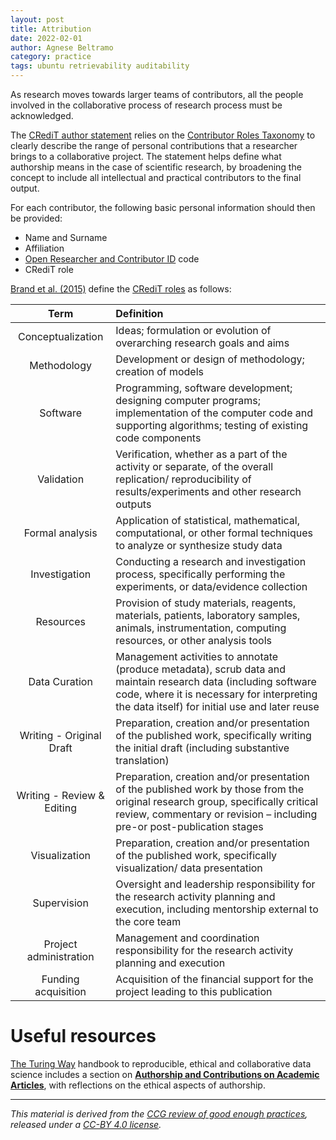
 ```yaml
---
layout: post
title: Attribution
date: 2022-02-01
author: Agnese Beltramo
category: practice
tags: ubuntu retrievability auditability
---
```


As research moves towards larger teams of contributors, all the people involved in the collaborative process of research process must be acknowledged.

The [CRediT author statement][1] relies on the [Contributor Roles Taxonomy][2]
to clearly describe the range of personal contributions that a researcher brings to a collaborative project.
The statement helps define what authorship means in the case of scientific research,
by broadening the concept to include all intellectual and practical contributors to the final output.

For each contributor, the following basic personal information should then be provided:

- Name and Surname
- Affiliation
- [Open Researcher and Contributor ID][3] code
- CRediT role

[Brand et al. (2015)][2] define the [CRediT roles][2] as follows:

| Term | Definition|
| :--: | :-------- |
| Conceptualization | Ideas; formulation or evolution of overarching research goals and aims|
| Methodology | Development or design of methodology; creation of models|
| Software | Programming, software development; designing computer programs; implementation of the computer code and supporting algorithms; testing of existing code components|
| Validation | Verification, whether as a part of the activity or separate, of the overall replication/ reproducibility of results/experiments and other research outputs |
| Formal analysis | Application of statistical, mathematical, computational, or other formal techniques to analyze or synthesize study data |
| Investigation | Conducting a research and investigation process, specifically performing the experiments, or data/evidence collection |
| Resources | Provision of study materials, reagents, materials, patients, laboratory samples, animals, instrumentation, computing resources, or other analysis tools |
| Data Curation | Management activities to annotate (produce metadata), scrub data and maintain research data (including software code, where it is necessary for interpreting the data itself) for initial use and later reuse|
| Writing - Original Draft | Preparation, creation and/or presentation of the published work, specifically writing the initial draft (including substantive translation) |
| Writing - Review & Editing | Preparation, creation and/or presentation of the published work by those from the original research group, specifically critical review, commentary or revision – including pre-or post-publication stages |
| Visualization | Preparation, creation and/or presentation of the published work, specifically visualization/ data presentation |
| Supervision | Oversight and leadership responsibility for the research activity planning and execution, including mentorship external to the core team |
| Project administration | Management and coordination responsibility for the research activity planning and execution |
| Funding acquisition | Acquisition of the financial support for the project leading to this publication |

# Useful resources
[The Turing Way][7] handbook to reproducible, ethical and collaborative data science includes a section on [**Authorship and Contributions on Academic Articles**][6], with reflections on the ethical aspects of authorship.

------------
*This material is derived from the [CCG review of good enough practices][4], released under a [CC-BY 4.0 license][5].*

[1]: https://www.elsevier.com/authors/policies-and-guidelines/credit-author-statement

[2]: https://onlinelibrary.wiley.com/doi/10.1087/20150211 "Brand, A., Allen, L., Altman, M., Hlava, M., Scott, J., 2015. Beyond authorship: attribution, contribution, collaboration and credit. *Learned Publishing*, 28: 151–155. DOI:10.1087/20150211"

[3]: https://orcid.org/

[4]: https://doi.org/10.5281/zenodo.5911546 "Usher, William, Beltramo, Agnese, Gardumi, Francesco, Martin, Viktoria, & Petrarulo, Luca. (2022). CCG Platform - Body of Knowledge: Review of Good Practice (1.3). Zenodo. https://doi.org/10.5281/zenodo.5911546"

[5]: https://creativecommons.org/licenses/by/4.0/legalcode

[6]: https://the-turing-way.netlify.app/communication/aa.html

[7]: https://doi.org/10.5281/zenodo.5671094 "The Turing Way Community. (2021). The Turing Way: A handbook for reproducible, ethical and collaborative research (1.0.1). Zenodo. https://doi.org/10.5281/zenodo.5671094"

Instructions to follow: Provide only the number of lines within the material that contain the string "software".

Response area: 2